Adolescencia es una serie de plataforma, o sea, global. Encara situaciones globales. ¿Encara? Muy pocos fruncen el ceño, aunque con razón. Pregunto mucho por Adolescencia. Sólo he leído o escuchado dos críticas rotundas. El resto, celebraciones y alguna duda razonable para huir del laberinto de espejos. El periodista Espada comenzó a sospechar por unas comerciales declaraciones de uno de sus creadores. Thorne enumera los factores cruzados que detonan al adolescente. Espada asume aliquebrado que la audiencia no vea Adolescencia como una «delirante ficción». La homeopatía multifactorial, sazonada con consistentes y manifiestos sesgos de mainstream, proporciona un producto creíble y constituye la conquista de sus guionistas.

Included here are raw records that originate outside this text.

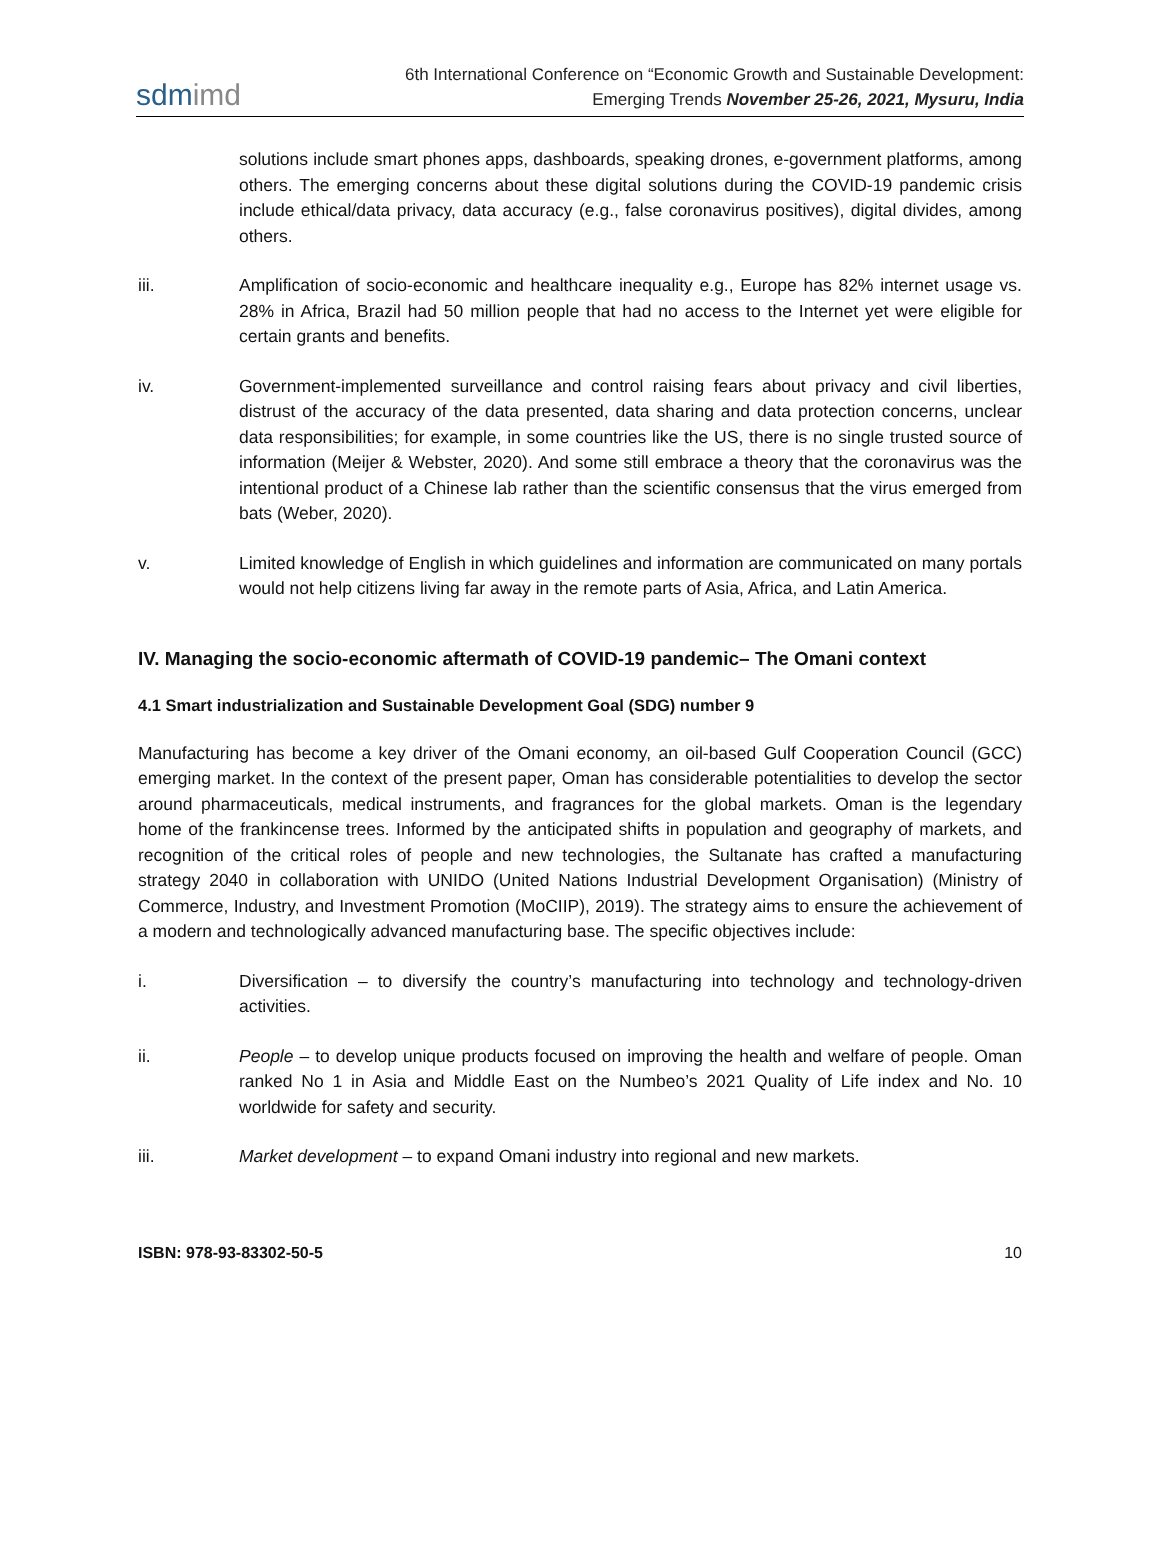sdmimd
6th International Conference on “Economic Growth and Sustainable Development:
Emerging Trends November 25-26, 2021, Mysuru, India
solutions include smart phones apps, dashboards, speaking drones, e-government platforms, among others. The emerging concerns about these digital solutions during the COVID-19 pandemic crisis include ethical/data privacy, data accuracy (e.g., false coronavirus positives), digital divides, among others.
iii. Amplification of socio-economic and healthcare inequality e.g., Europe has 82% internet usage vs. 28% in Africa, Brazil had 50 million people that had no access to the Internet yet were eligible for certain grants and benefits.
iv. Government-implemented surveillance and control raising fears about privacy and civil liberties, distrust of the accuracy of the data presented, data sharing and data protection concerns, unclear data responsibilities; for example, in some countries like the US, there is no single trusted source of information (Meijer & Webster, 2020). And some still embrace a theory that the coronavirus was the intentional product of a Chinese lab rather than the scientific consensus that the virus emerged from bats (Weber, 2020).
v. Limited knowledge of English in which guidelines and information are communicated on many portals would not help citizens living far away in the remote parts of Asia, Africa, and Latin America.
IV. Managing the socio-economic aftermath of COVID-19 pandemic– The Omani context
4.1 Smart industrialization and Sustainable Development Goal (SDG) number 9
Manufacturing has become a key driver of the Omani economy, an oil-based Gulf Cooperation Council (GCC) emerging market. In the context of the present paper, Oman has considerable potentialities to develop the sector around pharmaceuticals, medical instruments, and fragrances for the global markets. Oman is the legendary home of the frankincense trees. Informed by the anticipated shifts in population and geography of markets, and recognition of the critical roles of people and new technologies, the Sultanate has crafted a manufacturing strategy 2040 in collaboration with UNIDO (United Nations Industrial Development Organisation) (Ministry of Commerce, Industry, and Investment Promotion (MoCIIP), 2019). The strategy aims to ensure the achievement of a modern and technologically advanced manufacturing base. The specific objectives include:
i. Diversification – to diversify the country’s manufacturing into technology and technology-driven activities.
ii. People – to develop unique products focused on improving the health and welfare of people. Oman ranked No 1 in Asia and Middle East on the Numbeo’s 2021 Quality of Life index and No. 10 worldwide for safety and security.
iii. Market development – to expand Omani industry into regional and new markets.
ISBN: 978-93-83302-50-5 10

«¿Te gustó?», pregunté a la profesora Fernández Peychaux. «No», contestó severa. «Atrapa, pero no concluye». Otros dos colegas piensan que «es brutal». Ella insiste: «¿Y? ¿Qué fueron: las pantallas, el colegio, la indisciplina, la frustración del chico, el machismo, la misoginia, la educación en casa...?». Los creadores se atreven con todo, pero no del todo. Total, que no penetran pero incomodan y pinchan únicamente donde se puede y se lleva: la manosfera [el capítulo tres carga las tintas en la figura del padre]. La posmodernidad no arremete contra sí misma. Los creadores tienen el mérito de sobrecogernos y señalarnos la salida de emergencia.

Adolescencia tiene algunas escenas apoteósicas y rebosantes que exponen el estado de la cuestión: el policía explica en la escuela las trágicas circunstancias de su visita; de repente, una sirena alerta de un simulacro de incendios: la investigación se supedita al protocolo; en otra, los niños abandonan el aula mientras el desautorizado profesor implora: «No hemos terminado de ver el vídeo...». Nuestros marcianos salen a la calle ensimismados con sus pantallas. La incomunicación y sus efectos constituyen el mensaje visible; el presunto subliminal -la denuncia de la subcultura incel- es el penetrante.